Pictures aside, the data must be reproduced exactly.

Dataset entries
++++++

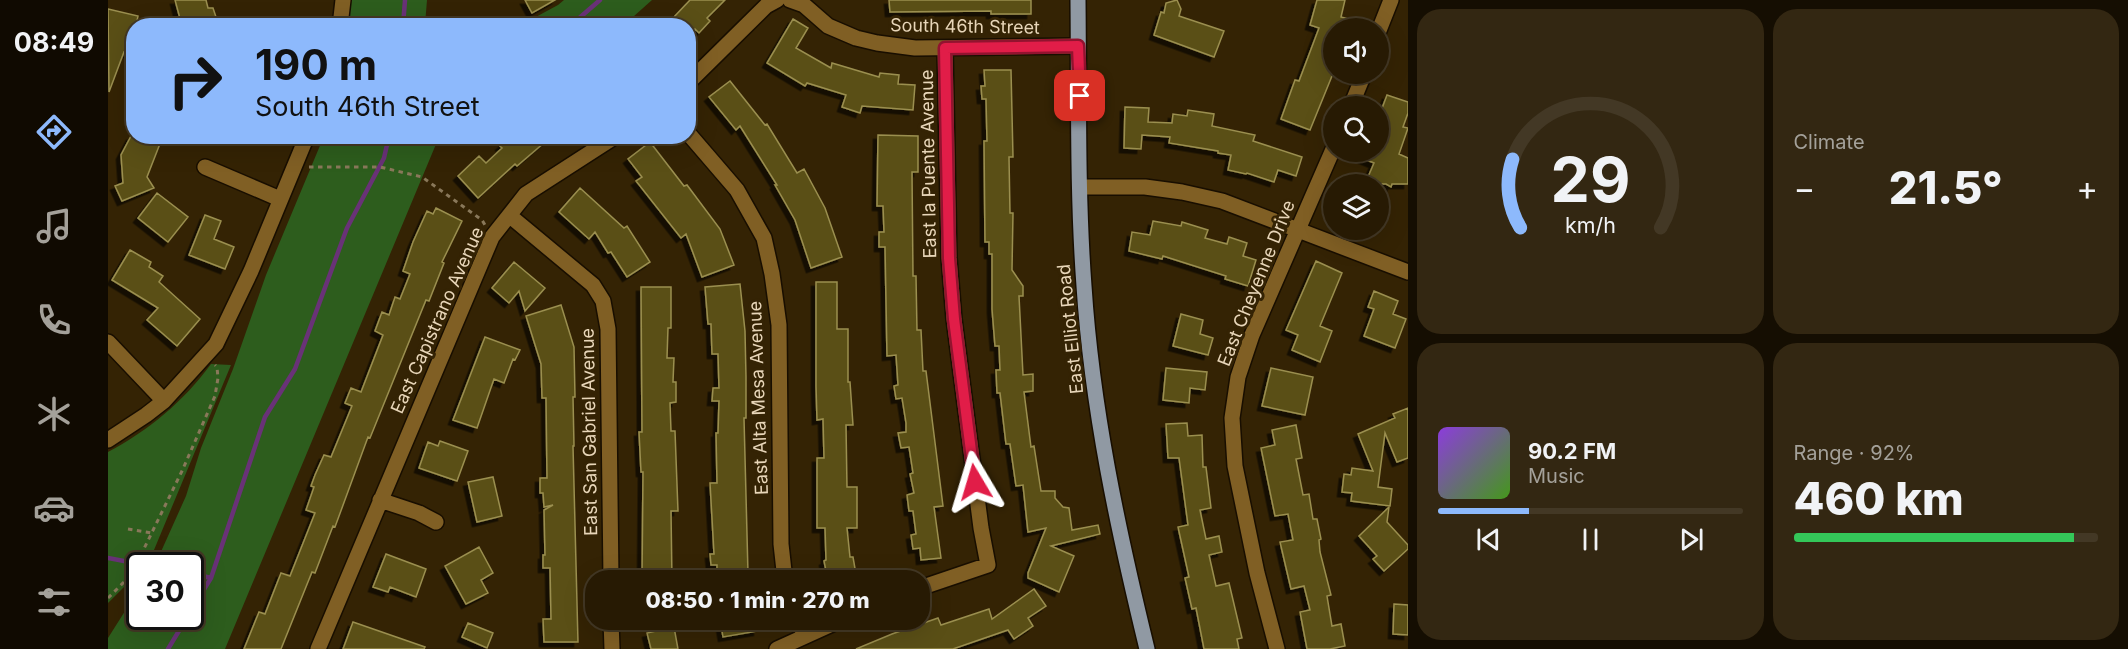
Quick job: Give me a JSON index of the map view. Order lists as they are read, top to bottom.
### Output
{
  "streets": {
    "main road": ["East Elliot Road"],
    "street": [
      "South 46th Street",
      "East la Puente Avenue",
      "East Cheyenne Drive",
      "East Capistrano Avenue",
      "East Alta Mesa Avenue",
      "East San Gabriel Avenue"
    ]
  },
  "crossings": [
    ["South 46th Street", "East la Puente Avenue"],
    ["South 46th Street", "East Elliot Road"],
    ["East Capistrano Avenue", "East San Gabriel Avenue"]
  ],
  "page": {
    "tabs": "08:49",
    "tile": [
      "Climate",
      ["Range · 92%", "460 km"]
    ],
    "turn": ["190 m", "South 46th Street"],
    "heat": ["−", "21.5°", "+"],
    "song": ["90.2 FM", "Music"],
    "limit": "30",
    "trip": "08:50 · 1 min · 270 m",
    "gauge": ["29", "km/h"]
  }
}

++++++

## RESPONSE TO THE TASK
Quick job: Give me a JSON index of the map view. Order lists as they are read, top to bottom.
### Output
{
  "streets": {
    "main road": ["East Elliot Road"],
    "street": [
      "South 46th Street",
      "East la Puente Avenue",
      "East Cheyenne Drive",
      "East Capistrano Avenue",
      "East Alta Mesa Avenue",
      "East San Gabriel Avenue"
    ]
  },
  "crossings": [
    ["South 46th Street", "East la Puente Avenue"],
    ["South 46th Street", "East Elliot Road"],
    ["East Capistrano Avenue", "East San Gabriel Avenue"]
  ],
  "page": {
    "tabs": "08:49",
    "tile": [
      "Climate",
      ["Range · 92%", "460 km"]
    ],
    "turn": ["190 m", "South 46th Street"],
    "heat": ["−", "21.5°", "+"],
    "song": ["90.2 FM", "Music"],
    "limit": "30",
    "trip": "08:50 · 1 min · 270 m",
    "gauge": ["29", "km/h"]
  }
}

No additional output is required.